To see why it’s dangerous to focus too heavily on optimization, teams first must understand that optimization isn’t the only game in town. Johns says that there’s a sense in which everyone in the organization can be thought of as working on growth. This makes sense when you divide the types of activities that can stimulate growth into two higher-level categories: innovation and optimization.

Innovation growth can come in two types:

  • bringing deeper value to your existing customers, leading them to engage more deeply and refer more enthusiastically.
  • addressing a new segment of the market that you haven’t previously addressed.

Innovation growth is more of a hit or miss kind of game. The nature of innovation is that you’re going out on a limb and betting that you can build something new and succeed in a way that you haven’t succeeded so far. If you think of your set of growth activities like an investment portfolio, innovation activities are your high-risk high-reward investments.

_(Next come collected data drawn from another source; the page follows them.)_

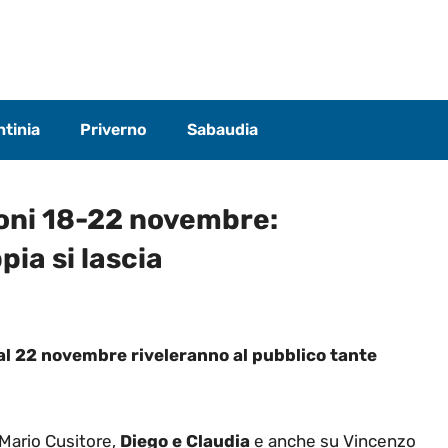
tinia
Priverno
Sabaudia
ioni 18-22 novembre:
ia si lascia
 al 22 novembre riveleranno al pubblico tante
 Mario Cusitore,
Diego e Claudia
e anche su Vincenzo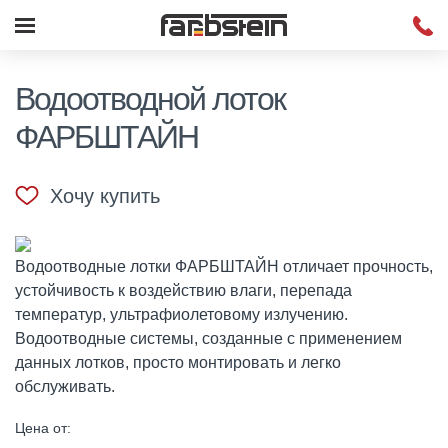
Водоотводной лоток
ФАРБШТАЙН
Хочу купить
Водоотводные лотки ФАРБШТАЙН отличает прочность,
устойчивость к воздействию влаги, перепада
температур, ультрафиолетовому излучению.
Водоотводные системы, созданные с применением
данных лотков, просто монтировать и легко
обслуживать.
Цена от: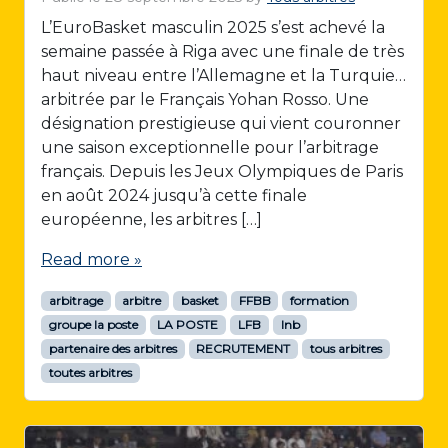
L’EuroBasket masculin 2025 s’est achevé la
semaine passée à Riga avec une finale de très
haut niveau entre l’Allemagne et la Turquie…
arbitrée par le Français Yohan Rosso. Une
désignation prestigieuse qui vient couronner
une saison exceptionnelle pour l’arbitrage
français. Depuis les Jeux Olympiques de Paris
en août 2024 jusqu’à cette finale
européenne, les arbitres […]
Read more »
arbitrage
arbitre
basket
FFBB
formation
groupe la poste
LA POSTE
LFB
lnb
partenaire des arbitres
RECRUTEMENT
tous arbitres
toutes arbitres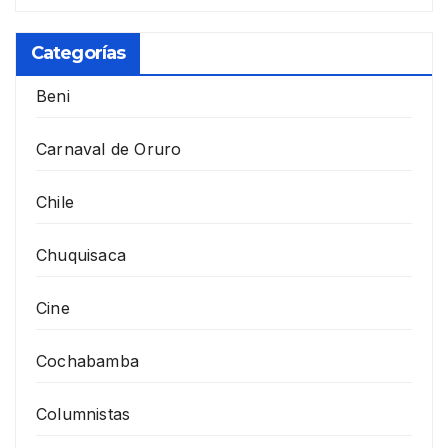
Categorías
Beni
Carnaval de Oruro
Chile
Chuquisaca
Cine
Cochabamba
Columnistas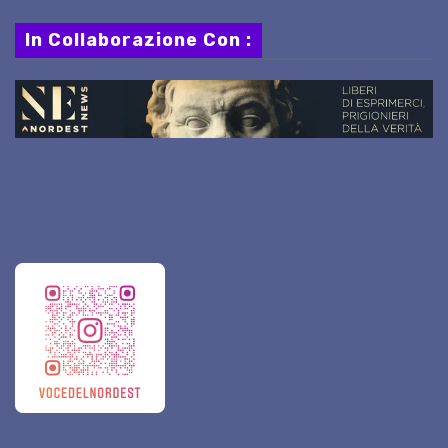
In Collaborazione Con :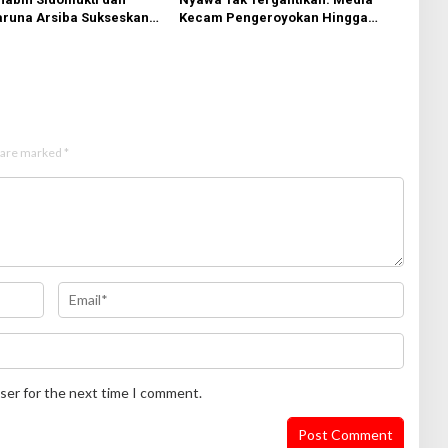
aruna Arsiba Sukseskan
Kecam Pengeroyokan Hingga
 RI
Tewas di Tabanan, Ayam Tak
Sebanding dengan Jiwa
s are marked
*
ser for the next time I comment.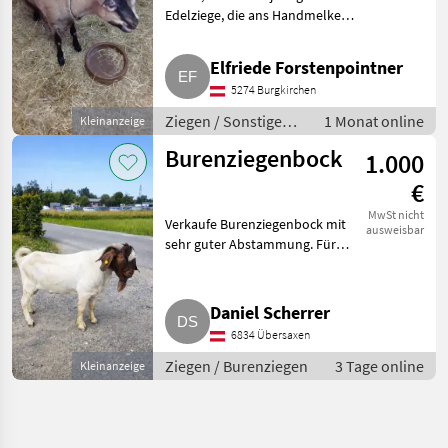
auch einzeln
Edelziege, die ans Handmelken
gewöhnt ist, mit weiblichem
Kitz (11. April 26) an einen
Elfriede Forstenpointner
fürsorglichen Platz abzugeben.
5274 Burgkirchen
Auch einzeln zu verkau
Ziegen / Sonstige
1 Monat online
Kleinanzeige
Ziegenrassen
Burenziegenbock
1.000
€
MwSt nicht
Verkaufe Burenziegenbock mit
ausweisbar
sehr guter Abstammung. Für
weitere Informationen bitte
telefonisch oder über Nachricht
oder E-Mail melden. Ziegen
Daniel Scherrer
Burenziegen
6834 Übersaxen
Ziegen / Burenziegen
3 Tage online
Kleinanzeige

Optimization growth of the sort familiar from Facebook, LinkedIn, and Twitter teams, is very data-driven and optimization-oriented. These teams run lots of tests and are comfortable not swinging for the fences, but rather accumulating 5-20% lifts in their current rate of growth. The product improvements they ship are fundamentally optimizations of the product that they already have, and are not innovations to bring new value or appeal to new segments of the market.

So why is it dangerous to focus too heavily on optimization? The core problem is that the ceiling may be too low to meet your needs. Johns shares a story from his time at Facebook. The board had given the team aggressive goals: 300%+ growth in a year. The team looked at their current rate of growth and saw that it wouldn’t get them there. The team estimated the ceiling potential if they accelerated their work. They concluded that the product had its core mechanics in place, and that they would likely be able to achieve their goals through aggressive optimization. So that’s what they did.

But many founders fall prey to a kind of cargo cult thinking: Facebook et al had millions of users and they did optimization-heavy growth work, therefore if we want millions of users that’s what we have to do too. Maybe so, maybe not, says Johns. It’s a question of what you’re aiming for, and whether the ceiling on optimization is high enough to get you there.

Johns advises that founders treat their growth investments like a financial investment portfolio. You probably don’t want to be all high-risk instruments and you probably don’t want to be all low-risk instruments. You want a balance. The longer your timelines and the bigger your goals, more you’ll likely need to hit innovation wins to get there.

The general advice Johns gives, especially for companies that already have some traction, is that the way they got there was through innovating. So it’s probably not a good idea now to suddenly turn a blind eye to the method of innovative product development that got them there. Keep your innovation muscle strong.